Monday, November 22, 2010

Double Chocolate Cupcakes by Chef Sharmane

Butter                             225 gm (if you are not using salted butter then add a pinch of salt in the mixture while beating. Salt enhances the flavor)

Cocoa powder                 1/4 cup (if you want strong flavor then add 2 tsp more)
Refined flour (Maida)        1 1/4 cup
Baking powder                 1 tsp
Chocolate chunks            1/2 cup (Cut medium size chunks, keep the chocolate on room temp, ii will cut easily)
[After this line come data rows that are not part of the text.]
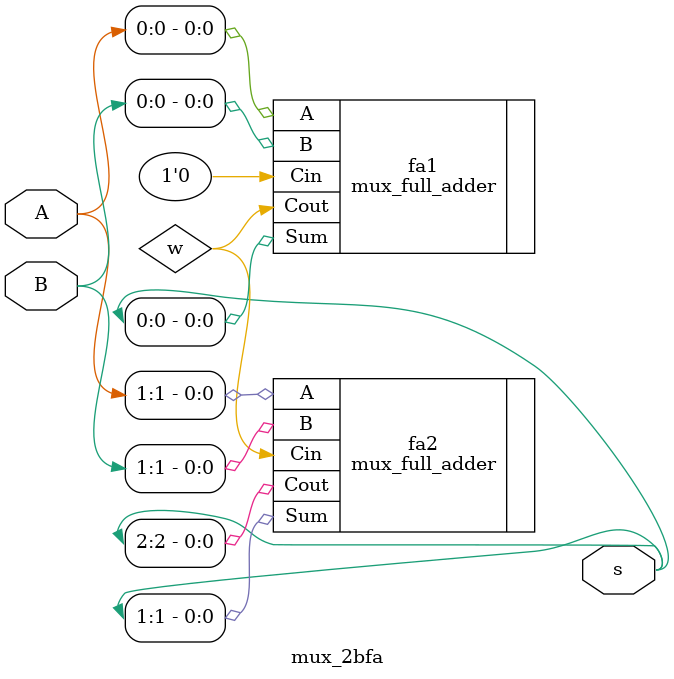
<source format=v>
module mux_2bfa(s, A, B);
    input[1:0] A, B;
    output[2:0] s;
    wire w;

    mux_full_adder fa1(
        .Sum(s[0]),
        .Cout(w),
        .A(A[0]),
        .B(B[0]),
        .Cin(1'b0) // set Cin to ground
    );

    mux_full_adder fa2(
        .Sum(s[1]),
        .Cout(s[2]),
        .A(A[1]),
        .B(B[1]),
        .Cin(w)
    );
    
endmodule
</source>
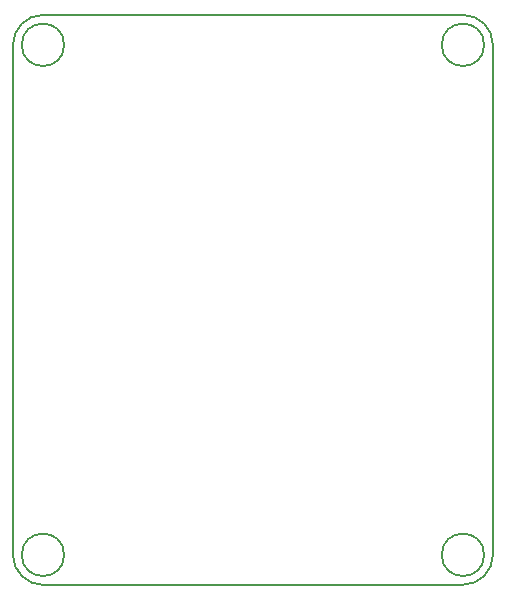
<source format=gbr>
G04 #@! TF.FileFunction,Profile,NP*
%FSLAX46Y46*%
G04 Gerber Fmt 4.6, Leading zero omitted, Abs format (unit mm)*
G04 Created by KiCad (PCBNEW 4.0.7) date 04/18/19 12:47:30*
%MOMM*%
%LPD*%
G01*
G04 APERTURE LIST*
%ADD10C,0.100000*%
%ADD11C,0.150000*%
G04 APERTURE END LIST*
D10*
D11*
X116096051Y-104140000D02*
G75*
G03X116096051Y-104140000I-1796051J0D01*
G01*
X151656051Y-147320000D02*
G75*
G03X151656051Y-147320000I-1796051J0D01*
G01*
X116096051Y-147320000D02*
G75*
G03X116096051Y-147320000I-1796051J0D01*
G01*
X151656051Y-104140000D02*
G75*
G03X151656051Y-104140000I-1796051J0D01*
G01*
X114300000Y-149860000D02*
X149860000Y-149860000D01*
X149860000Y-149860000D02*
G75*
G03X152400000Y-147320000I0J2540000D01*
G01*
X111760000Y-147320000D02*
G75*
G03X114300000Y-149860000I2540000J0D01*
G01*
X152400000Y-104140000D02*
G75*
G03X149860000Y-101600000I-2540000J0D01*
G01*
X114300000Y-101600000D02*
G75*
G03X111760000Y-104140000I0J-2540000D01*
G01*
X149860000Y-101600000D02*
X114300000Y-101600000D01*
X152400000Y-147320000D02*
X152400000Y-104140000D01*
X111760000Y-104140000D02*
X111760000Y-147320000D01*
M02*

</source>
Vanilla essence               1 tsp
Eggs                               4
Sugar (granulated)           3/4 cup (first measure the sugar then grind it)
Brown sugar                    1/4 cup
Bi-carbonate soda            1/2 tsp
(khanay ka soda)                      

 -       Beat butter, sugar and brown sugar in a bowl until it is creamy.
-         Then add eggs one by one and beat well between each interval. Then add vanilla essence in it and mix it well.
-         In a separate bowl mix refined flour (Maida), baking powder and bi-carbonate soda.
-         Now fold this refined flour mixture gradually in egg mixture (fold this with help of spoon, don’t use beater). Retain some refined flour mixture and coat the chocolate chunks with it (this stops the chocolate chunks from going into the base of baking pan)
-         Now add cocoa powder in the egg mixture and mix it.
-         Add chocolate chunks (that you have coated in refined flour mixture) in the mixture and fold it gradually.
-         Grease the baking pan with oil, and preheat your oven at 180 oC, 10 minutes before baking.
-         Put this mixture in cup cakes baking tray or you can also make a big cake by pouring all the mixture in a cake baking pan. Baking time of cup cakes is 20 minutes where as a big cake can take more than 20 minutes.